### Exercise goal
From the line containing "23 Eligibility and" to the final line of the entries, every line is to be reproduced exactly; no other line belongs in the output.

---- Information supplied

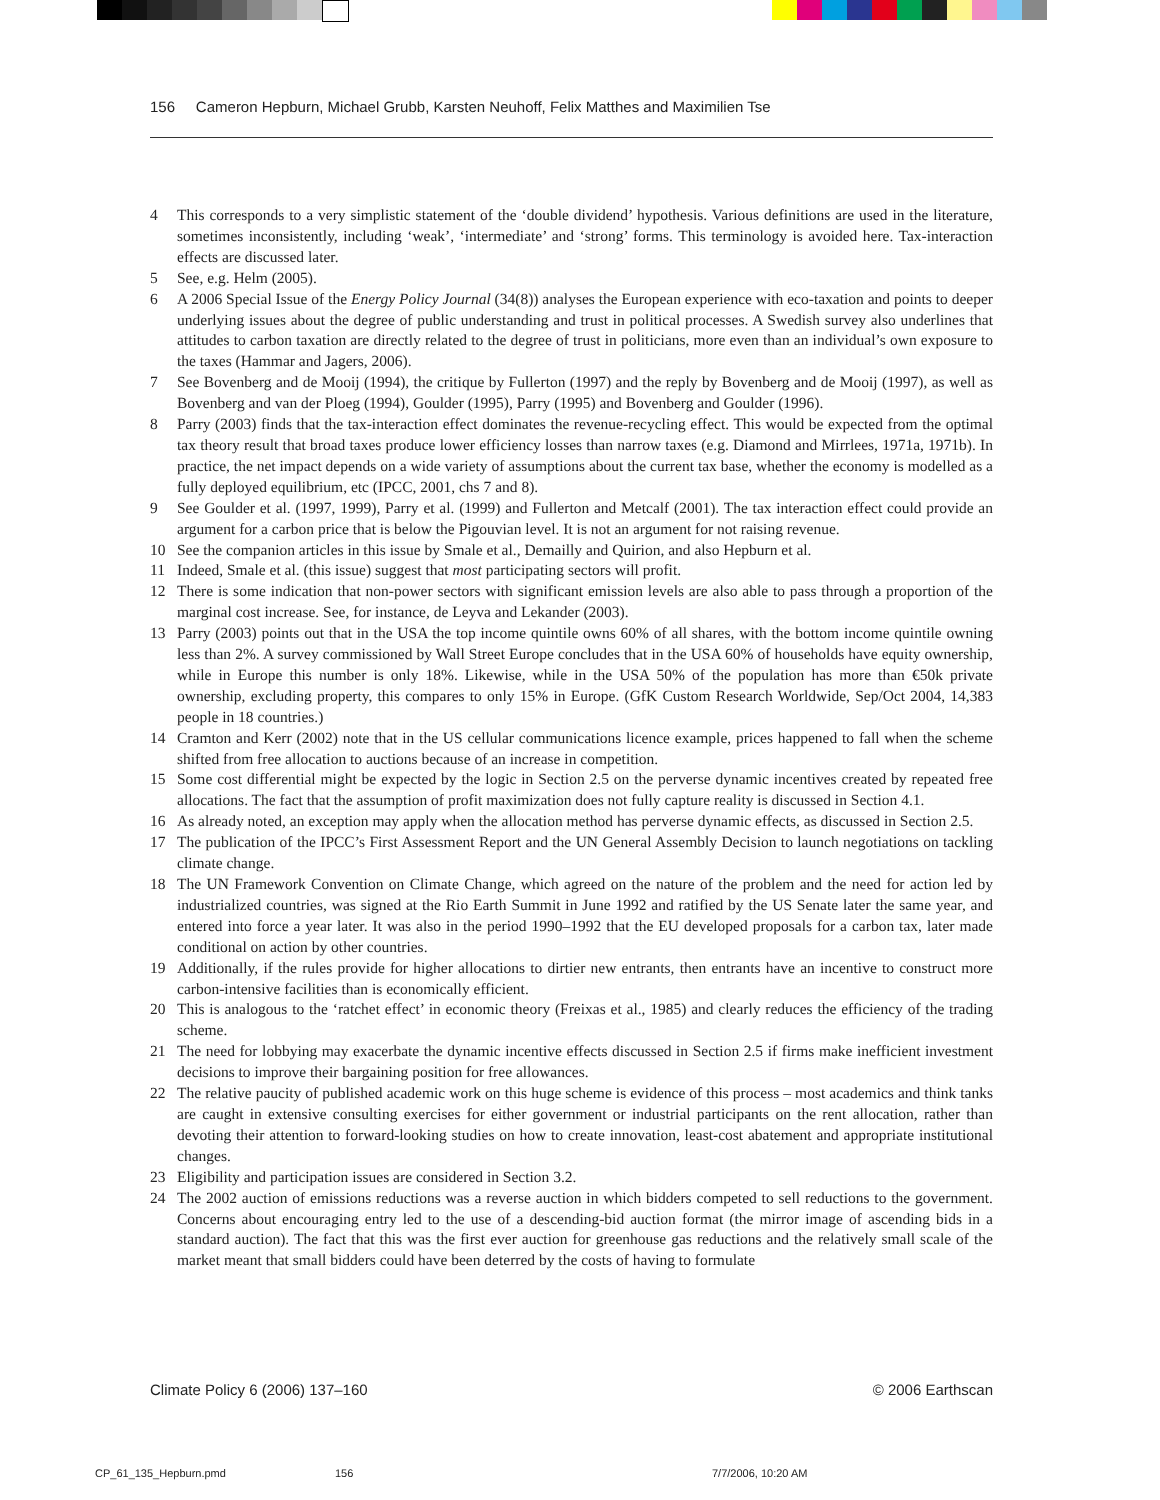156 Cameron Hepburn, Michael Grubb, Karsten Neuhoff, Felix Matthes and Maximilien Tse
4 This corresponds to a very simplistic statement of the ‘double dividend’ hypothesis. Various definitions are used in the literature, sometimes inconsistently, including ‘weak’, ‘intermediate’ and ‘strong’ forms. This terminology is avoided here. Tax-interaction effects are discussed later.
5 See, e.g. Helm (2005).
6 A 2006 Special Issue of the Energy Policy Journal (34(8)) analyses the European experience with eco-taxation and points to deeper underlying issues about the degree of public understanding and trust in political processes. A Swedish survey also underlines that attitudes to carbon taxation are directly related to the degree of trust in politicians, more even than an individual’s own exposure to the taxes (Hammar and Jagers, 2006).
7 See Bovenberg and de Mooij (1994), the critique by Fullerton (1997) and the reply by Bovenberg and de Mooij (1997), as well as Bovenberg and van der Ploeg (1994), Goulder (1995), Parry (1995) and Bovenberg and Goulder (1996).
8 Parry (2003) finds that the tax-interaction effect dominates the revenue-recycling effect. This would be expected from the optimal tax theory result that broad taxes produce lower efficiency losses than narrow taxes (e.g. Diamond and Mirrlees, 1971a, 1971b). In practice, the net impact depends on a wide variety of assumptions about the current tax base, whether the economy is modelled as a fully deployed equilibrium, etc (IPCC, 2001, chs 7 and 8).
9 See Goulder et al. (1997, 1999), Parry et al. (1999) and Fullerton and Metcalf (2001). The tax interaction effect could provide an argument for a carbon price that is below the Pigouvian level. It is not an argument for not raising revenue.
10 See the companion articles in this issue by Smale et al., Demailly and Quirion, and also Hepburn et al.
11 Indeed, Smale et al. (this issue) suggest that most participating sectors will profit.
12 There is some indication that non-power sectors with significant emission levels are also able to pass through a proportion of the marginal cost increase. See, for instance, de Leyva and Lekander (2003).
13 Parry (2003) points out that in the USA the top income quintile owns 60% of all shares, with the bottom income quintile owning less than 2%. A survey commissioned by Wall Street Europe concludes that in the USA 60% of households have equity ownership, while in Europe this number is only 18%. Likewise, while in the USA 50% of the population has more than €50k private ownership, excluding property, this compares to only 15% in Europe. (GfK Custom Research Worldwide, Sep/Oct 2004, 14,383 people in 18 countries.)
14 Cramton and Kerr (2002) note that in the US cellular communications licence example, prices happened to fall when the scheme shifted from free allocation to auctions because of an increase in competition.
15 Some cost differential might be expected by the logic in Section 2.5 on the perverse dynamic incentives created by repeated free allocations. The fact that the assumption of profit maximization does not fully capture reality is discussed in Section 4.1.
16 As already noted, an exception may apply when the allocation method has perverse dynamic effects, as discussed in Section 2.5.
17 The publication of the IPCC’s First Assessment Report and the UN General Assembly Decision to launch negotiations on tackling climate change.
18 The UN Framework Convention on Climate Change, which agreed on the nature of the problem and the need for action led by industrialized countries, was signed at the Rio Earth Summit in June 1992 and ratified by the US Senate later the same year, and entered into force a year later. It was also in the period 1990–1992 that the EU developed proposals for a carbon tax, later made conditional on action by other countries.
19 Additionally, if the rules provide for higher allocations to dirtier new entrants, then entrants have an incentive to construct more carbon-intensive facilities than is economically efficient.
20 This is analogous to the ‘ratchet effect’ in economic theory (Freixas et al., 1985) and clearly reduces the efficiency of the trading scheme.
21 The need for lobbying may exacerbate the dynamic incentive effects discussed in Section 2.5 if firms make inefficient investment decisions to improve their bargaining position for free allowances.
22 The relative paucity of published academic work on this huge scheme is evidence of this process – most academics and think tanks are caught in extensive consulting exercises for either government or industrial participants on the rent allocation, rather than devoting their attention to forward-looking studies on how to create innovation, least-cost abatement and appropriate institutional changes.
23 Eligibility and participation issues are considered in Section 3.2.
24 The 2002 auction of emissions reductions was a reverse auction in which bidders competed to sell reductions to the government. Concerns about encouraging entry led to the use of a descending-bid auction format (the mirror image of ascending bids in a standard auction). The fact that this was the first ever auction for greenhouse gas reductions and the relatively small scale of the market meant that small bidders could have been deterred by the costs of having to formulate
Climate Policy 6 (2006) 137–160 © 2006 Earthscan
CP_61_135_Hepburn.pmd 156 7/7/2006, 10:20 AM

--------

### Answer to the problem
23 Eligibility and participation issues are considered in Section 3.2.
24 The 2002 auction of emissions reductions was a reverse auction in which bidders competed to sell reductions to the government. Concerns about encouraging entry led to the use of a descending-bid auction format (the mirror image of ascending bids in a standard auction). The fact that this was the first ever auction for greenhouse gas reductions and the relatively small scale of the market meant that small bidders could have been deterred by the costs of having to formulate
Climate Policy 6 (2006) 137–160 © 2006 Earthscan
CP_61_135_Hepburn.pmd 156 7/7/2006, 10:20 AM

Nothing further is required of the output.